Interesting – again, Intel overreached. A mix of P and E cores that didn’t support the same instruction set was just too hard to pull off. I don’t think I’d fully understood that. A sign of a culture problem still not fully worked out.
During Computex 2023, I had a chance to visit AMD’s towering offices in Taipei, Taiwan, to see the company’s Ryzen AI demo and speak with David McAfee, the Corporate VP and GM of the Client Channel Business. Most of our conversation centered on AMD’s efforts in the consumer AI space, but I also squeezed in a few questions about AMD’s take on hybrid CPUs. McAfee told me AMD has a different vision of hybrid processors than Intel that would avoid the complexity that forced Intel to remove AVX-512 support from its chips.
I interviewed AMD CTO Mark Papermaster two weeks ago in Antwerp, Belgium. He told me that we would “see high-performance cores mixed with power-efficient cores mixed with acceleration” in future AMD client [consumer] processors, signaling that, like Intel before it, AMD would adopt a hybrid CPU execution core design in the future. That wasn’t too surprising – we saw the first signs of two different CPU core types in AMD’s software manuals months ago. Besides, AMD is already laying the foundation with its coming EPYC Bergamo chips with dense Zen 4c cores akin to efficiency cores.
AMD’s current Ryzen 7040 laptop chips already feature a hybrid design, but not with two different types of CPU cores. Instead, the Ryzen 7040 has just one type of CPU core paired with an in-built AI accelerator engine that operates independently of the CPU and GPU cores. This engine provides advantages for certain types of AI inference workloads, but the CPU and GPU cores are better for other types of inference. So, the trick is to direct the different AI workloads to the correct type of cores to extract the best performance and power efficiency.
Throwing separate performance and efficiency CPU cores into that mix would introduce yet another compute option for AI inference workloads, and I asked McAfee if, conceptually, it would be feasible that efficiency cores would be better for AI than a dedicated piece of silicon (the AI engine). McAfee explained that the AI engines’ strict focus on AI-specific operations would give it an efficiency advantage over any general-purpose CPU compute – even an efficiency core.
Then we shifted to discussing Intel’s hybrid chips, which have two types of cores, each with its own unique microarchitecture. That’s created interesting problems: Intel’s performance cores support AVX-512, but the smaller efficiency cores do not. That led Intel to disable AVX-512 support entirely (forcibly in the end), thus de-featuring its own chip and wasting precious die area.
I asked McAfee how AMD felt about that approach to hybrid designs.

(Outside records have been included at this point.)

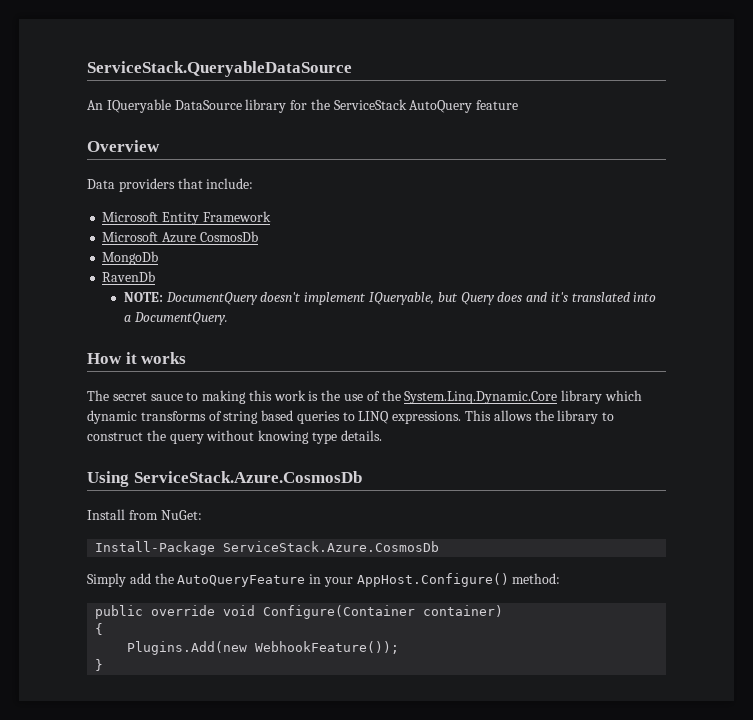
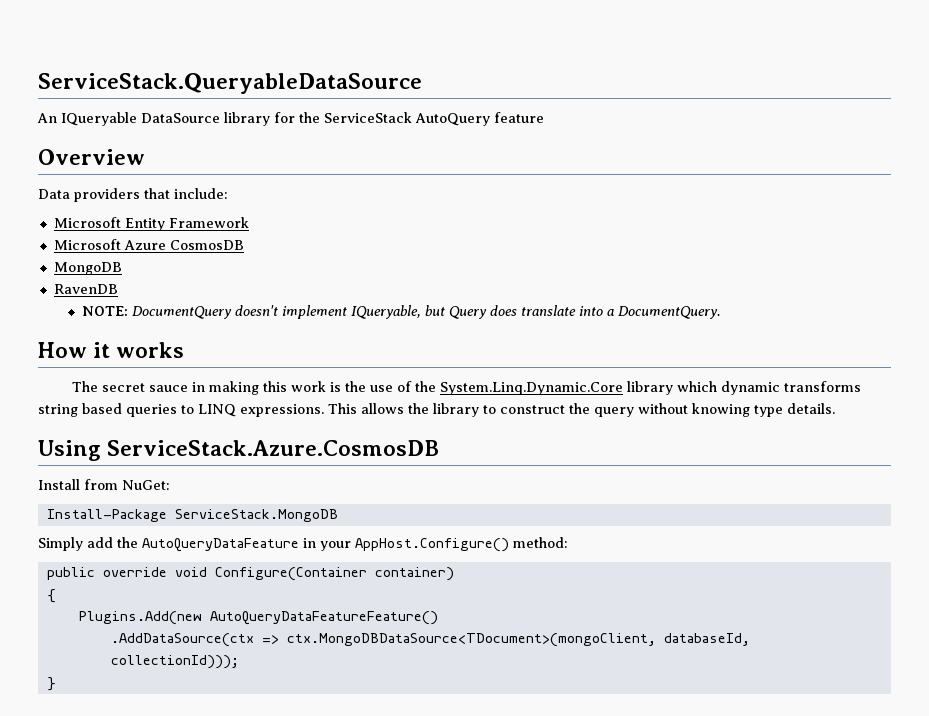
[199,231,258,242] [102,251,159,265] [102,271,156,282] CosmosDb // MongoDb // RavenDb -> [169,240,244,250] [53,262,122,275] [53,284,118,294] CosmosDB // MongoDB // RavenDB
[526,292,630,302] and it's translated -> [521,305,577,316] translate
[186,392,199,401] to -> [191,382,205,392] in
[208,411,222,421] of -> (861, 386) none
[133,471,362,483] ServiceStack.Azure.CosmosDb -> [107,440,440,456] ServiceStack.Azure.CosmosDB
[223,541,440,552] ServiceStack.Azure.CosmosDb -> [174,509,338,522] ServiceStack.MongoDB
[177,575,306,587] AutoQueryFeature -> [142,538,299,552] AutoQueryDataFeature
[255,641,400,654] WebhookFeature()); -> [209,611,438,625] [110,633,750,647] [110,655,239,669] AutoQueryDataFeatureFeature() // .AddDataSource(ctx => ctx.MongoDBDataSource<TDocument>(mongoClient, databaseId, collectionId)));

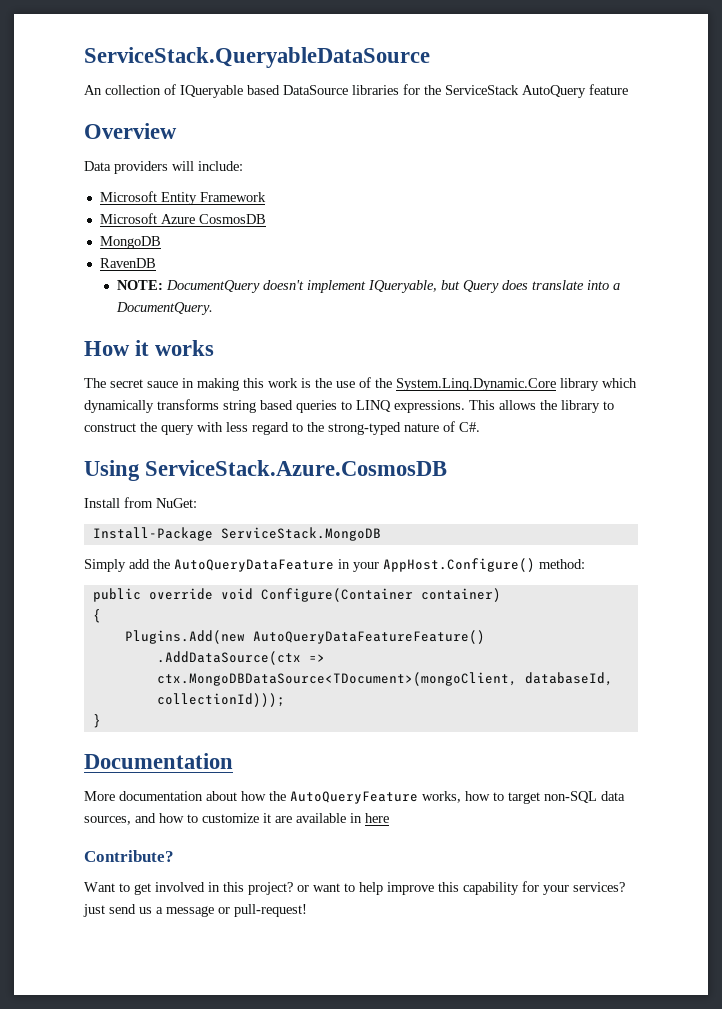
[61,112,270,126] IQueryable DataSource library -> [105,84,399,98] collection of IQueryable based DataSource libraries
[144,188,170,199] that -> [172,161,194,171] will
[720,381,780,395] dynamic -> [84,400,154,413] dynamically
[638,403,835,417] without knowing type details. -> [197,421,480,435] with less regard to the strong-typed nature of C#.
(56, 684) none -> [84,753,233,769] [84,791,625,804] [84,813,389,825] [84,850,174,862] [84,881,625,895] [83,904,307,917] // Documentation // More documentation about how the AutoQueryFeature works, how to target non-SQL data sources, and how to customize it are available in here // Contribute? // Want to get involved in this project? or want to help improve this capability for your services? just send us a message or pull-request!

“What I will say is this, I think the way that we think about it, the approach of two very different performance and efficiency cores with very different ISA support and IPC and capability is not necessarily the right approach,” McAfee responded. "I think it invites far more complexity around what can execute where, and as we’ve looked at different options for core design, that’s not the approach that we’re taking.